It is sometimes easy to forget that you have to pay for what you buy. Here are some guidelines for keeping control of your financial affairs and making credit work for you, not against you.
- Make a budget for yourself and stick to it. Make sure that you know what is coming in and what is going out. That way you will avoid nasty surprises.
- Comparison shop as a matter of habit. Never buy anything—and that includes any form of credit – without comparing costs and value.
- Always read and understand application forms before you sign them.
- Be careful of co-signing a loan or guaranteeing a loan on behalf of others. Remember that you could end up paying off the loan if the borrower cannot handle it. Ask the same questions of the borrower that the lender will. Know the risks involved so that you can make a sensible decision.

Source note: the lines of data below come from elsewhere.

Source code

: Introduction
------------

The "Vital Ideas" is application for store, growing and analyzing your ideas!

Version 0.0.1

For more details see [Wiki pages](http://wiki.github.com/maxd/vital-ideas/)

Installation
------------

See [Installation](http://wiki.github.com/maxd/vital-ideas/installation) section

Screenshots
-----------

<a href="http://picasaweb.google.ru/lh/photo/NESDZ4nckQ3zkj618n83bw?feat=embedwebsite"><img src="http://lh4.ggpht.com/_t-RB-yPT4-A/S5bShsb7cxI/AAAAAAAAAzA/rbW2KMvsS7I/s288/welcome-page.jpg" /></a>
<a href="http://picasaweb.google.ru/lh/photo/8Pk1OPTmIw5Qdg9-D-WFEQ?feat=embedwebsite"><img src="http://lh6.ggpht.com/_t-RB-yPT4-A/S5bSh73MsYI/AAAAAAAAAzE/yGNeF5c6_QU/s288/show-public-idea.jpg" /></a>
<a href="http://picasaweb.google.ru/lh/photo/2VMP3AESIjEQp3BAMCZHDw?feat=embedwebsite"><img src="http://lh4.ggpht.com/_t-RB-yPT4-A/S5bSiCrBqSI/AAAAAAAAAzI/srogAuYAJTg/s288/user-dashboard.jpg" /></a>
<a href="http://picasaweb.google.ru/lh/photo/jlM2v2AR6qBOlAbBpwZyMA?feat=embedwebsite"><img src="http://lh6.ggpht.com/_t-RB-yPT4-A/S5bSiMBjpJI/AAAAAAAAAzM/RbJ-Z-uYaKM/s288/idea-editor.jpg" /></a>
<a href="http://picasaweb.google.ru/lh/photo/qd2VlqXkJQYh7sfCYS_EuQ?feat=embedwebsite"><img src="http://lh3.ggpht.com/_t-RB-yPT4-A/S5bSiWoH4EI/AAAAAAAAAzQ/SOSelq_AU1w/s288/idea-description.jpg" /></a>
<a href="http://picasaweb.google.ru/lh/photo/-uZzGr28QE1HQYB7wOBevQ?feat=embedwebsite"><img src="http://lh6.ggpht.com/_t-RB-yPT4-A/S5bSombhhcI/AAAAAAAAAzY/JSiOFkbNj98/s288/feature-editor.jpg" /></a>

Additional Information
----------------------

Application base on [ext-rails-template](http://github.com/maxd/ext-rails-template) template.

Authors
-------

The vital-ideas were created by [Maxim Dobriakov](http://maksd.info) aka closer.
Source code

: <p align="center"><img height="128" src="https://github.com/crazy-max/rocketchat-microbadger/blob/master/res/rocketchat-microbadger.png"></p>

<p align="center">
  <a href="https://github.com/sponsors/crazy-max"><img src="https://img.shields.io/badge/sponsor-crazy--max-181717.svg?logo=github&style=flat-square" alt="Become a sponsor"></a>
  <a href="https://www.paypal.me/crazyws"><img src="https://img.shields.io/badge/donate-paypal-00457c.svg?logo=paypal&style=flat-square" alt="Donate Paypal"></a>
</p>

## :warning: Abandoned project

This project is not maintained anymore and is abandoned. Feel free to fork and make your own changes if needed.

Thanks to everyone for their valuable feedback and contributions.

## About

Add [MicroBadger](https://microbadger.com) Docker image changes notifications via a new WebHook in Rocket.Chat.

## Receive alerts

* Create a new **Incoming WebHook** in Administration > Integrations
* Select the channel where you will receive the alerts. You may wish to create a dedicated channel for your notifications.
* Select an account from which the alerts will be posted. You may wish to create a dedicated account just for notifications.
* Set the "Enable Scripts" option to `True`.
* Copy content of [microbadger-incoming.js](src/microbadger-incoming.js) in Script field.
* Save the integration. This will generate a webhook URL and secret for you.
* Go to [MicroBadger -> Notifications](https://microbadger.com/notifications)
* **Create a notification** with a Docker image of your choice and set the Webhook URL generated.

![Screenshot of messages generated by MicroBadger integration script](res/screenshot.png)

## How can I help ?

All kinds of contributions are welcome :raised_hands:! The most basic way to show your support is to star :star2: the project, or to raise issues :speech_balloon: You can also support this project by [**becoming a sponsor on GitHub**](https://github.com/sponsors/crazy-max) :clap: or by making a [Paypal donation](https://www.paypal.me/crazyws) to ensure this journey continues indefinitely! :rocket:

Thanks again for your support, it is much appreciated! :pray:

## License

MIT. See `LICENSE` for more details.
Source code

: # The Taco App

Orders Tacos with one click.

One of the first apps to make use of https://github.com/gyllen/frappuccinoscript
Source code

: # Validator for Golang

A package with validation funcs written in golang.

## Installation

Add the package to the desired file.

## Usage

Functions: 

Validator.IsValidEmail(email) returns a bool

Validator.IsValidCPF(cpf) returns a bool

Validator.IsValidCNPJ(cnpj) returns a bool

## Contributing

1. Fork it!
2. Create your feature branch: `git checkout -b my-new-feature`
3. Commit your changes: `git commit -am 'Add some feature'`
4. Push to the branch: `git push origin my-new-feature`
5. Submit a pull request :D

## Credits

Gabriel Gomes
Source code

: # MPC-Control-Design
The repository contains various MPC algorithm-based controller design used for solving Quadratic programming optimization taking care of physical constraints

- Be knowledgeable about the cost of credit. Are you using the right type for your purpose? Are you using a more expensive form of credit than necessary?
- Be sensible about the number of credit cards you use. How many do you really need? Are you using them simply because you have them?
- Keep track of all your credit purchases. Save the receipts for checking against the monthly statements and for keeping a running total of your obligations. One way you could do this is to get an extra check register (the part of the check book on which you keep track of deposits and withdrawals). You could use the “checks” column for noting credit purchases and the “deposits” column for noting credit payments. The “balance” column could be used for noting how much you owe in total.
- Remember, whether you use cash, a check, a card or a loan to pay for your purchases, to check out the reputation of the merchant, the store’s return policies, the quality of the goods and the product warranty. Using credit to pay for something does not absolve you of your consumer responsibilities.